Il secondo vantaggio delle teorie del complotto riguarda, invece, il loro rapporto intrinseco con la narrativa. Complotti, congiure e cospirazioni sono, infatti, da sempre uno dei motori narrativi prediletti dalla letteratura. Nessuna ideologia politica nella Storia, per quanta propaganda sia stata messa al suo servizio, ha mai avuto la fortuna di costituire quasi un genere narrativo a sé stante o, comunque, trasversale ai racconti di avventura, spionaggio e mistero. Non è un privilegio da poco: significa avvalersi di un intero armamentario di tropi narrativi – personaggi, ambientazioni, situazioni – consolidatisi nella fantasia collettiva per migliaia di anni.

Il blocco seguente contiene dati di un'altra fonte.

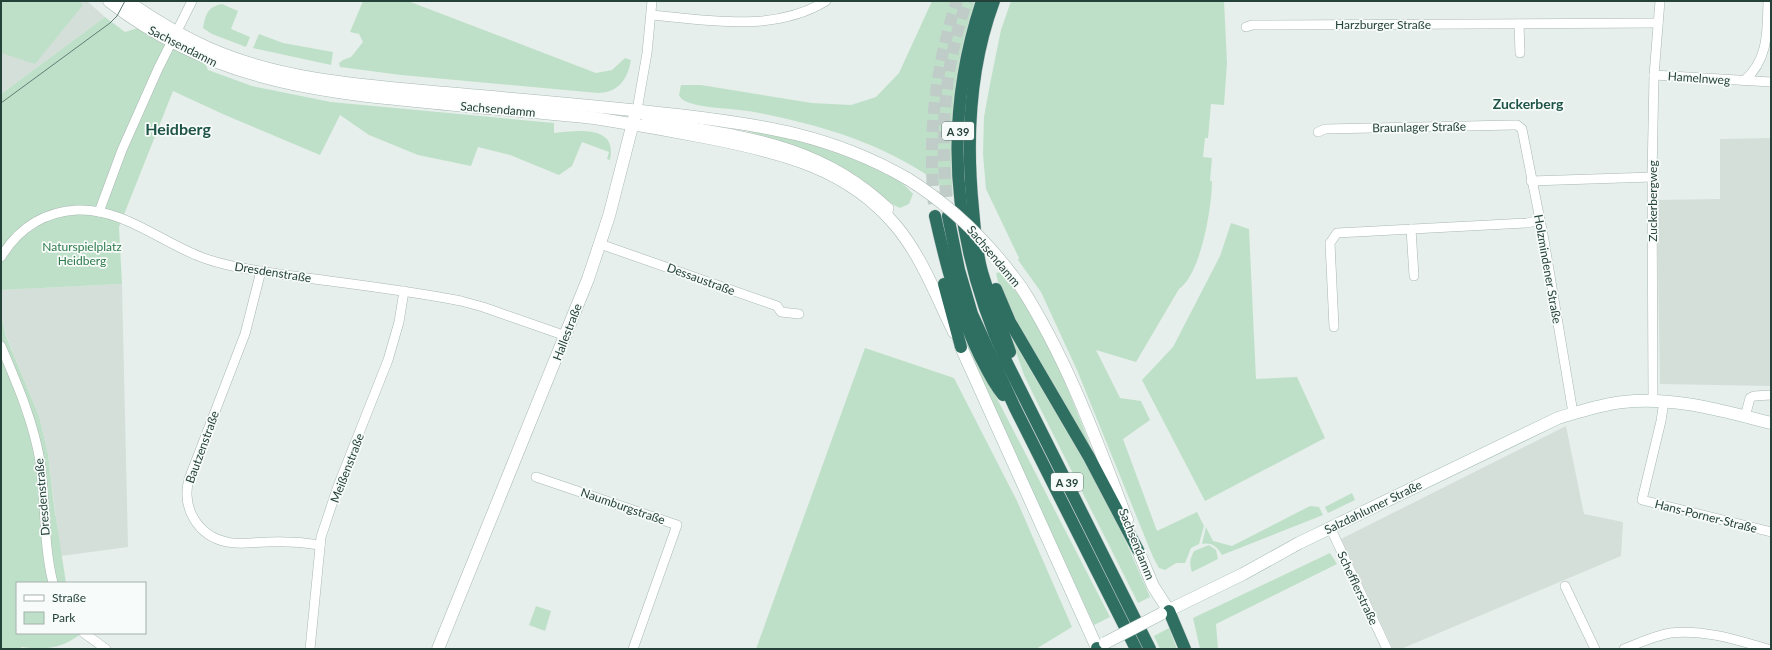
<svg xmlns="http://www.w3.org/2000/svg" width="1772" height="650" font-family="Lato,sans-serif">
<style>
.built{fill:#d4dfda}
.green{fill:#bfe0c8}
.lines{fill:none;stroke-linecap:round;stroke-linejoin:round}
.motorway-tunnel{stroke:#bfccc8;stroke-width:12;stroke-dasharray:12 6;stroke-linecap:butt}
.minor-casing{stroke:#a8b8b2;stroke-width:10}
.tertiary-casing{stroke:#a8b8b2;stroke-width:13}
.secondary-casing{stroke:#a4bbb3;stroke-width:13}
.motorway-casing{stroke:#c2cac8;stroke-width:13}
.minor{stroke:#fff;stroke-width:9}
.tertiary{stroke:#fff;stroke-width:12}
.secondary{stroke:#fff;stroke-width:12}
.motorway{stroke:#2f6f62;stroke-width:12}
.tram{stroke:#5f7d75;stroke-width:1}
.tertiary-bridge-casing{stroke:#a8b8b2;stroke-width:13;stroke-linecap:butt}
.secondary-bridge-casing{stroke:#a4bbb3;stroke-width:13;stroke-linecap:butt}
.tertiary-bridge{stroke:#fff;stroke-width:12}
.secondary-bridge{stroke:#fff;stroke-width:12}
.labels{text-anchor:middle;dominant-baseline:central;stroke-width:3.5;stroke-linejoin:round;paint-order:stroke}
.shield{fill:#f7fbf9;stroke:#637a73;stroke-width:1}
.shield-label{font-size:11px;font-weight:bold;fill:#24423a}
.street-label{font-size:12px;fill:#24423a;stroke:#f7fbf9}
.park-label{font-size:12px;fill:#2d7a4b;stroke:#f7fbf9}
.quarter-label{font-size:14px;font-weight:bold;fill:#1f5548;stroke:#f7fbf9}
.district-label{font-size:16px;font-weight:bold;fill:#1f5548;stroke:#f7fbf9}
</style>
<rect width="100%" height="100%" fill="#e6efeb"/>
<!-- built -->
<g class="built">
<path d="M1,1H87L105,17L1,94Z"/>
<path d="M1771,138V386L1660,384L1657,200L1720,199V139Z"/>
<path d="M122,284L128,547L61,556L48,454L39,416L6,335L1,315V290Z"/>
<path d="M1566,426L1584,514L1623,522L1621,556L1401,649H1393L1341,539Z"/>
</g>
<!-- green -->
<g class="green">
<path d="M1,1H79L83,5L35,64L1,53Z"/>
<path d="M363,1H408L596,73L612,70L625,58L631,60C628,79 618,93 598,93L401,75L340,67L339,63L343,60L351,57L363,42L359,34L350,32Z"/>
<path d="M932,1H975C954,64 947,130 953,196C942,188 931,177 919,170C866,138 814,124 754,112C734,108 702,109 685,101C682,100 680,97 679,95L681,85H701L812,103L851,105L876,97L899,73Z"/>
<path d="M1011,1H1224L1227,63L1224,105L1211,104L1208,138H1205L1203,157L1212,158L1210,181H1212C1212,207 1201,274 1179,289L1136,362L1096,350L1120,398L1141,401L1150,420L1123,439L1157,531L1197,512L1204,526L1199,544L1191,548L1185,563H1176L1165,570L1159,568L1153,557L1077,370L1041,292L1018,260L1019,258L986,189L983,154L984,117L990,84L1001,30Z"/>
<path d="M222,4L238,11L231,29L250,37L246,47L212,34L203,28C206,14 207,7 222,4Z"/>
<path d="M105,17L125,32L138,28L205,63L208,70L252,86L331,102L554,123V133C576,131 618,124 610,160L607,159L609,152L582,142L572,166L559,175L510,155L478,147L471,166L418,155L369,135L340,115L320,155L225,115L173,91L119,227L122,284L1,290V94Z"/>
<path d="M259,34L283,43L333,52L331,65L253,48Z"/>
<path d="M737,128C786,137 881,154 913,194L909,204L900,208C877,198 861,176 838,165C806,149 771,139 737,128Z"/>
<path d="M1231,223L1249,229L1256,379L1297,377L1325,438L1205,501L1142,380L1173,347L1220,256Z"/>
<path d="M1001,272C1047,327 1072,399 1098,465L1030,347L999,286L996,273Z"/>
<path d="M1,315L6,336L39,416L48,454L54,505L66,583H17V633H82C62,649 46,650 21,647V649H1Z"/>
<path d="M962,331L1110,617L1094,625L991,401L970,353Z"/>
<path d="M1010,335L1111,507L1150,597L1138,603L1036,400L1024,375Z"/>
<path d="M865,348L954,378L1017,501L1072,627L1036,649H756Z"/>
<path d="M1352,493L1355,500L1328,513L1325,507Z"/>
<path d="M1310,506L1319,507L1323,515L1222,555C1217,547 1212,542 1202,544L1206,527L1213,541L1232,546Z"/>
<path d="M1209,545L1216,550L1218,559L1192,572C1189,563 1190,559 1194,551Z"/>
<path d="M1330,553L1337,564L1216,624L1218,649H1200L1193,618Z"/>
<path d="M536,606L551,611L545,631L529,625Z"/>
<path d="M1169,628L1177,649H1160L1154,636Z"/>
</g>
<g class="lines">
<!-- motorway-tunnel -->
<g class="motorway-tunnel">
<path d="M934,204C928,135 935,67 957,1"/>
<path d="M948,215C940,142 942,71 967,1"/>
</g>
<!-- minor casing -->
<g class="minor-casing">
<g id="minor">
<path d="M652,1L647,53L637,110L643,115L657,121C745,136 821,143 889,208L887,215"/>
<path d="M652,15C709,20 774,33 826,1"/>
<path d="M1519,24L1520,53"/>
<path d="M1246,27L1252,25L1658,23"/>
<path d="M1654,75L1771,82"/>
<path d="M1744,81C1769,59 1767,31 1768,1"/>
<path d="M1318,132L1325,129L1513,125H1517L1522,129L1544,240L1573,413"/>
<path d="M1531,181L1652,177"/>
<path d="M99,212L122,150L158,69L192,1"/>
<path d="M1411,229L1414,276"/>
<path d="M600,244L777,306L781,312L799,314"/>
<path d="M1,257C18,229 43,212 77,210C122,208 161,242 201,257C230,268 262,271 293,276C349,284 405,290 461,301L483,307L566,336"/>
<path d="M261,271L245,334L189,479C181,508 198,536 227,542C239,545 255,542 267,542C285,541 302,542 320,545"/>
<path d="M1334,327L1330,243L1337,233L1527,223L1540,220"/>
<path d="M1,346C17,384 33,420 40,461C46,502 43,543 53,583"/>
<path d="M1653,400L1652,177L1654,75L1660,1"/>
<path d="M1664,401L1661,421L1642,500L1771,532"/>
<path d="M1745,417L1750,398L1754,396L1771,395"/>
<path d="M536,477L677,525L633,649"/>
<path d="M1330,527L1387,649"/>
<path d="M1565,586L1595,649"/>
<path d="M84,633L106,649"/>
<path d="M310,649L321,537L338,486L388,360L399,322L404,291"/>
<path d="M1624,649C1639,643 1654,636 1670,633C1703,629 1737,640 1768,649"/>
</g>
</g>
<!-- tertiary casing -->
<g class="tertiary-casing">
<g id="tertiary">
<path d="M109,1C207,77 307,91 426,102C482,108 538,112 594,118C634,124 674,131 714,139C783,153 849,169 896,226C922,257 936,296 954,332"/>
<path d="M127,1C153,19 179,35 208,48C282,81 367,86 447,93C524,100 601,106 678,115C763,125 832,135 908,179"/>
<path d="M1021,287C1067,359 1097,441 1127,520"/>
<path d="M438,649L588,279L609,216L635,115"/>
</g>
</g>
<!-- secondary casing -->
<g class="secondary-casing">
<g id="secondary">
<path d="M961,347L1097,648"/>
<path d="M1138,550L1153,586L1169,611"/>
<path d="M1161,614L1243,574L1299,543L1558,418C1579,412 1602,404 1623,402C1673,396 1723,411 1771,423"/>
</g>
</g>
<!-- motorway casing -->
<g class="motorway-casing">
<g id="motorway">
<path d="M982,1C941,124 953,244 1006,361L1150,649"/>
<path d="M994,1C969,68 966,139 973,209C975,230 976,251 982,272C990,299 1001,326 1010,352"/>
<path d="M935,216C946,265 958,311 980,356C987,370 993,383 1003,395"/>
<path d="M948,216L959,270L972,314L1015,408L1136,649"/>
<path d="M944,284L961,347"/>
<path d="M996,289L1010,322L1089,457L1138,550"/>
<path d="M1169,611L1185,649"/>
<path d="M1097,648V649"/>
</g>
</g>
<!-- minor -->
<use href="#minor" class="minor"/>
<!-- tertiary -->
<use href="#tertiary" class="tertiary"/>
<!-- secondary -->
<use href="#secondary" class="secondary"/>
<!-- motorway -->
<use href="#motorway" class="motorway"/>
<!-- tram -->
<path class="tram" d="M1,103L110,23L117,16L125,1"/>
<!-- tertiary-bridge casing -->
<g class="tertiary-bridge-casing">
<path id="tertiary-bridge" d="M908,179C953,207 990,244 1021,287"/>
</g>
<!-- secondary-bridge casing -->
<g class="secondary-bridge-casing">
<path id="secondary-bridge" d="M1105,643L1161,614"/>
</g>
<!-- tertiary-bridge -->
<use href="#tertiary-bridge" class="tertiary-bridge"/>
<!-- secondary-bridge -->
<use href="#secondary-bridge" class="secondary-bridge"/>
</g>
<g class="labels">
<!-- shield labels -->
<g class="shield">
<rect x="942" y="122" width="32" height="18" rx="3"/>
<rect x="1051" y="473" width="32" height="18" rx="3"/>
</g>
<g class="shield-label">
<text x="958" y="131">A 39</text>
<text x="1067" y="482">A 39</text>
</g>
<!-- street labels -->
<g class="street-label">
<text x="1383" y="24">Harzburger Straße</text>
<text transform="translate(183 46) rotate(27)">Sachsendamm</text>
<text transform="translate(1699 78) rotate(4)">Hamelnweg</text>
<text transform="translate(498 109) rotate(5)">Sachsendamm</text>
<text transform="translate(1419 127) rotate(-1)">Braunlager Straße</text>
<text transform="translate(1652 201) rotate(-90)">Zuckerbergweg</text>
<text transform="translate(994 256) rotate(50)">Sachsendamm</text>
<text transform="translate(1548 269) rotate(80)">Holzmindener Straße</text>
<text transform="translate(273 272) rotate(9)">Dresdenstraße</text>
<text transform="translate(701 279) rotate(20)">Dessaustraße</text>
<text transform="translate(567 332) rotate(-69)">Hallestraße</text>
<text transform="translate(202 447) rotate(-70)">Bautzenstraße</text>
<text transform="translate(347 468) rotate(-69)">Meißenstraße</text>
<text transform="translate(42 497) rotate(-95)">Dresdenstraße</text>
<text transform="translate(623 506) rotate(19)">Naumburgstraße</text>
<text transform="translate(1373 507) rotate(-26)">Salzdahlumer Straße</text>
<text transform="translate(1706 516) rotate(14)">Hans-Porner-Straße</text>
<text transform="translate(1137 544) rotate(68)">Sachsendamm</text>
<text transform="translate(1358 588) rotate(65)">Schefflerstraße</text>
</g>
<!-- park labels -->
<g class="park-label">
<text x="82" y="246">Naturspielplatz<tspan x="82" dy="14">Heidberg</tspan></text>
</g>
<!-- quarter labels -->
<g class="quarter-label">
<text x="1528" y="103">Zuckerberg</text>
</g>
<!-- district labels -->
<g class="district-label">
<text x="178" y="128">Heidberg</text>
</g>
</g>
<!-- border -->
<rect width="1772" height="650" fill="none" stroke="#24423a" stroke-width="4"/>
<!-- legend -->
<rect x="16" y="582" width="130" height="52" fill="#f7fbf9" stroke="#a3b1ad"/>
<rect x="24" y="595" width="20" height="6" fill="#ffffff" stroke="#a3b1ad"/>
<text x="52" y="602" font-size="12" fill="#24423a">Straße</text>
<rect x="24" y="612" width="20" height="12" fill="#bfe0c8" stroke="#a3b1ad"/>
<text x="52" y="622" font-size="12" fill="#24423a">Park</text>
</svg>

Quando siamo venuti al corrente delle teorie del complotto sulla fuga di Sars-Cov-2 dal laboratorio di Wuhan, ciascuno di noi aveva almeno un riferimento cinematografico cui ancorarle nell’immaginazione, ad esempio Cassandra Crossing (ITA/UK/GERM, 1976) o Virus letale (USA, 1995). Allo stesso modo, quando hanno preso piede le teorie del complotto sul depopolamento pianificato del pianeta, è stato difficile non pensare alle cospirazioni raccontate in romanzi come Inferno (2013) di Dan Brown o in serie tv come Utopia (UK, 2013-2014 e USA, 2020). E come non ricordare che la teoria del complotto più letale del Novecento, i Protocolli dei Savi di Sion, ispiratrice del genocidio nazista degli ebrei, è stata fabbricata dalla polizia segreta zarista proprio assemblando brani di romanzi – Biarritz (1868) di Hermann Goedsche – o testi di derivazione letteraria – I misteri del popolo (1857) di Eugène Sue.
È in questo perenne schema di triangolazioni, in cui l’ideologia del complotto imita l’arte e l’arte prende spunto dalla realtà, che risiede il fascino senza tempo delle teorie del complotto.